Los otros dos, criados en la soledad y tragados por la ley del más fuerte y la
injusticia a secas. Uno asesinado a los veinte años tras una discusión
estúpida. El otro preso en la cárcel estatal “por defender el honor de su
familia”.
Allá,
muy en el fondo de sus recuerdos, el viejo oyó que lo llamaban de nuevo. Cambiarse
a otro lugar, hablar de algo, compartir la mesa y acordarse de la muerte de su
padre, sin nadie a su lado. ¿Qué cambiaría? ¿Decir hasta mañana y tragarse todo aquello un día más, como desde hace
diez años cuando apareció la enfermedad que tarde o temprano lo mataría? A
falta de qué pretexto seguiría “ahí” __ Pensó, asqueado de sí mismo __ Cómo
parar tantas cosas. Cómo sanar ambas partes sin una plegaria, sin cargar culpas
a nadie, sólo apegándose a su convicción, esto era lo suyo, bueno o malo. Dudó
un instante, no de sí, sino del entorno: tan cerca, tan inexpresivo, a veces
hostil. No había más. Lo único que le quedaba era ese mundo extraño, perdido
entre la inmensidad del espacio y la vulgaridad del vivir, del coexistir con
“el otro” sin una razón, sin un sentido propio, fuera de su historia. La
monotonía lo ahogaba, al parejo del tiempo y de aquello que lo impulsaba a
jugar con la pistola. ¿Qué detendrían las balas? Las cosas fueron llegando
tarde, la estabilidad económica gracias al negocio de comida, el patrimonio a
nombre de su hijo preso, su nuera y sus nietos; como una forma de humillación o
burla, por qué no acabar con eso. Se puso de pie, jaló aire por la nariz.

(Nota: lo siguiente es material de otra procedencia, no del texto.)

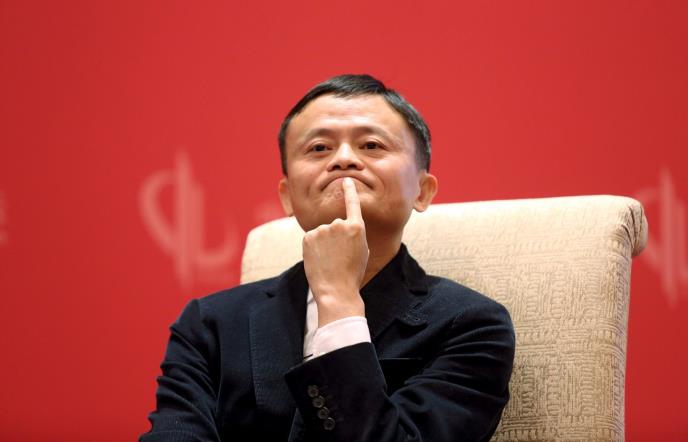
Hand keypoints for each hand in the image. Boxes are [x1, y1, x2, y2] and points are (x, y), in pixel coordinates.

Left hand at [302, 177, 368, 326]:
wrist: (336, 290)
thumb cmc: (352, 274)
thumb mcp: (362, 252)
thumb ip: (353, 235)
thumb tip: (344, 228)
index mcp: (357, 227)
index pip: (352, 203)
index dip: (349, 191)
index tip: (346, 180)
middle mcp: (339, 224)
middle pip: (336, 226)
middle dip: (335, 238)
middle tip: (339, 258)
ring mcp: (323, 229)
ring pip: (323, 233)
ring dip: (324, 244)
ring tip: (329, 261)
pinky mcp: (308, 236)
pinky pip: (312, 239)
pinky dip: (314, 248)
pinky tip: (319, 260)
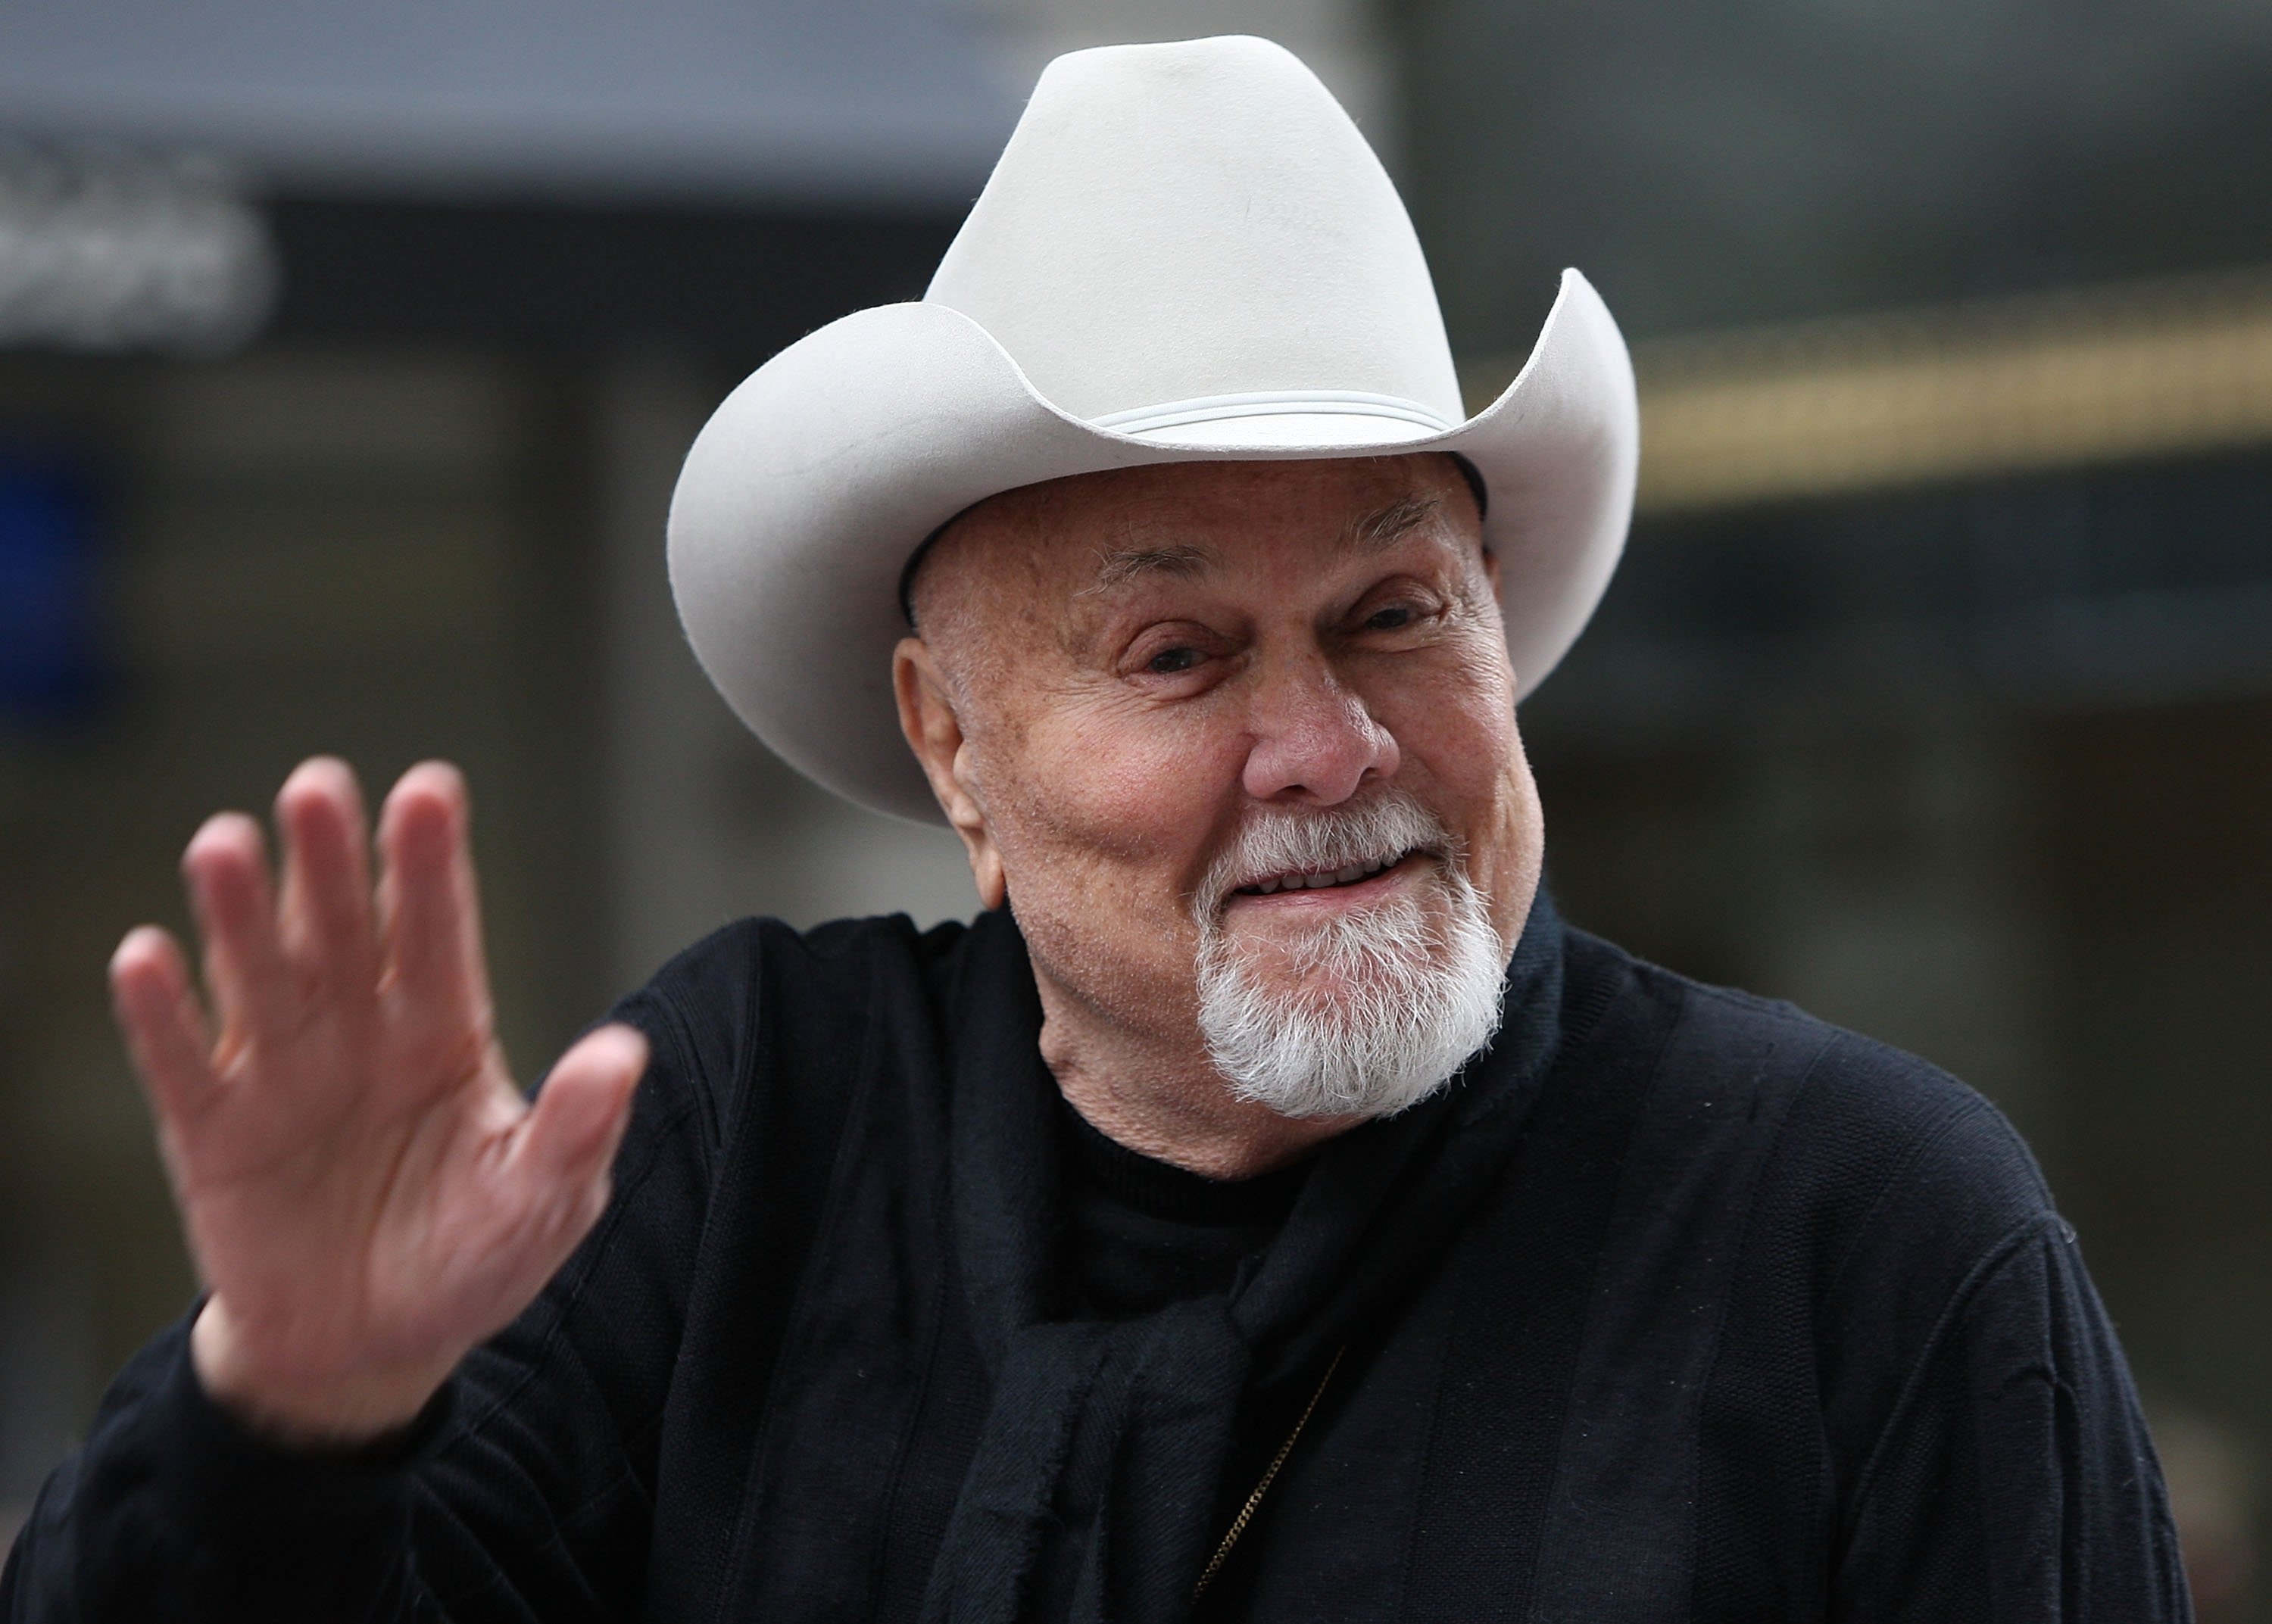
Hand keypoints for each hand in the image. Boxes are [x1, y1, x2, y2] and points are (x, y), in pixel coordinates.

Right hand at [108, 758, 645, 1447]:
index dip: (429, 863)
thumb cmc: (469, 1257)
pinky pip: (181, 1065)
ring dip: (237, 911)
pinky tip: (148, 957)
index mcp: (444, 1031)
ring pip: (257, 974)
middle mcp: (357, 1030)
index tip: (427, 790)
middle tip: (318, 785)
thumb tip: (624, 1054)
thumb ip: (575, 1128)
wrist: (371, 1349)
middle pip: (340, 929)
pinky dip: (161, 1015)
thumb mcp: (542, 1200)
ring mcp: (279, 1073)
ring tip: (224, 843)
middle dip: (328, 859)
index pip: (437, 931)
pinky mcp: (210, 1132)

Sintió la presión del coñón en la cintura. La fuerza aflojó lo del pecho y las
flemas subieron a la garganta, retuvo aquello mientras veía cómo el sol se iba
ocultando. La noche lo esperaba, como aquella
vez: sólo que ahora el camino era de regreso, solo, tras la vida y la memoria, la recuperación del
principio, del espacio, con un sólo
golpe. Aventó el escupitajo y dio la vuelta. Empujó la mecedora y fue al encuentro.